To Cat, he offers a rolling shrug of one shoulder. "It was a trick," he says. "To draw me like honey draws flies. His workers are in good condition, those that are alive. One is a woman who turns men to stone, a daughter of Phorcys and Ceto. Medusa. He calls her Anya."
"We've met her," Cat replies dryly. "I have to ask, is your healing ability sufficient to reverse that condition?" And she's thinking. "Those that are alive, you said. Some of them died? From what?" Analysis of her questions might indicate she perhaps believes a common condition might have come upon some of the local Vanguard.
"We are also not the papers or the police, we've dealt with the Vanguard before, and I assure you we will believe your story."
Sasha gives a brisk shake of his head, though it isn't immediately clear which of Cat's questions the gesture is in response to. "Who can say?" he asks of Zhukovsky's other employees. "Many people go missing in Ryazan. Some who work at the factory, others who work here in the town, supporting dreams like my Faina. She had most slender legs, tiny feet, but school for dancers— is expensive. We met because she works front desk."
He gives a wave of his hand as though this might dissolve his train of thought, wafting it away like smoke. "I learn how to do it in the Chechen War at Grozny. My ability. I do not know if it works, but harm does not come from trying."
"He's alive. Inside the stone. He can't see or feel, but he's alive inside it" Abigail looks to cat, brows pinching in and down at the thought that the woman has regarding Francois. "He was a healer too." As if that might help make up his mind. Abigail's clear laquered fingers scratch at the counter, the flush having left her face.

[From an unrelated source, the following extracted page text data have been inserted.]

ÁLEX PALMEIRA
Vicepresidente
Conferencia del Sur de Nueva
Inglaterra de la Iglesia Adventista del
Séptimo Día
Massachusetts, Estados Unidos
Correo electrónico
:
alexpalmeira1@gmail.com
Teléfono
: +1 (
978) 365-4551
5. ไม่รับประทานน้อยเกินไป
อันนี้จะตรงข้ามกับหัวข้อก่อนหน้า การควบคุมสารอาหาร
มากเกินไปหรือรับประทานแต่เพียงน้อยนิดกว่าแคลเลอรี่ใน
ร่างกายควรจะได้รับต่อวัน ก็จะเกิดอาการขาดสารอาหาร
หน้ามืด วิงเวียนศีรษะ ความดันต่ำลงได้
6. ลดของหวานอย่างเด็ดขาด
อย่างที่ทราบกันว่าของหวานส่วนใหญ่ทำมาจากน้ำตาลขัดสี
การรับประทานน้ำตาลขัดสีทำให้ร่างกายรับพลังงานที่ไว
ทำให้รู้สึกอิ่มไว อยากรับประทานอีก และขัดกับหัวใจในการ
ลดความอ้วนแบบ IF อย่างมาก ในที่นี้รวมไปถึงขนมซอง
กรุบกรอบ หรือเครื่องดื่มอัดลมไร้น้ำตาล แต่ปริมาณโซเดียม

"This is true," she replies quietly. "The worst that could happen is you can't change someone back from what already is. Nothing is lost by the attempt." Cat spends a stretch of pensive seconds then, adding up what she's been told. The Doktor may have been wanted for general healing as needed, or for something specific which already happened and claimed lives, maybe both. Or for something which in the future may happen. It's still possible some of Zhukovsky's associates developed radiation sickness from handling that nuke and died. Or will.
"Thank you, Doktor. We can tell you where to find a man turned to stone, or take you to where he is, if you choose to go there. But we do caution it's dangerous: Vanguard could be keeping watch on that place to see if anyone comes to collect him."

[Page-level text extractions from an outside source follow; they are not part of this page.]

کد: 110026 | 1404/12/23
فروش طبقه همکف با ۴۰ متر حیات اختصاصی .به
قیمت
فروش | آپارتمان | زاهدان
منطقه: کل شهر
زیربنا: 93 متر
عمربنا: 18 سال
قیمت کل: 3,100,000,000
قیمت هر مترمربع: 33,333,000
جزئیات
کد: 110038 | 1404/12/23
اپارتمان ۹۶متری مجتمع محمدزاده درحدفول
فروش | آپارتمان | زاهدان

"We also need to know as much as possible about the Ironworks and Zhukovsky's associates as possible." She will seek to learn as much as she can without telling him about the nuclear weapon.
Sasha picks up his clipboard again, removes the pen from the clip and scribbles something across the bottom of the form — his assessment, no doubt, followed by a scratchy signature. "I have told you all I know," he says as he removes the sheet of paper from the clipboard and offers it to Cat. "For Faina, I will help your friend if I can. Take this to reception and pay what she asks, yes? I will be on the street behind us in one hour."
Cat's got the money, Abigail's got the unabashed gratitude, for Sasha being willing to try and she reaches over, quickly wrapping arms around the near strangers neck, planting a kiss on his cheek. "Thank you. Praise the lord above, thank you, for anything you can do for him. I'll keep Faina in my prayers" Quite literally, she will, tack the womans name onto her list of those she thinks of when she prays before she sleeps at night.
"Spasibo, Doktor," Cat provides as she takes the sheet of paper and moves toward the door. "For Faina," she asserts. For Dani too, tacked onto the general principle of blocking whatever plot surrounds that nuke. Her agreement with Eileen precludes vengeance against Ethan, but it doesn't stop her from punishing others with the Vanguard in his place.
At the desk she hands over the paper and pays what's asked for, then departs, fully expecting to appear at the designated location in one hour and quite possibly with added backup.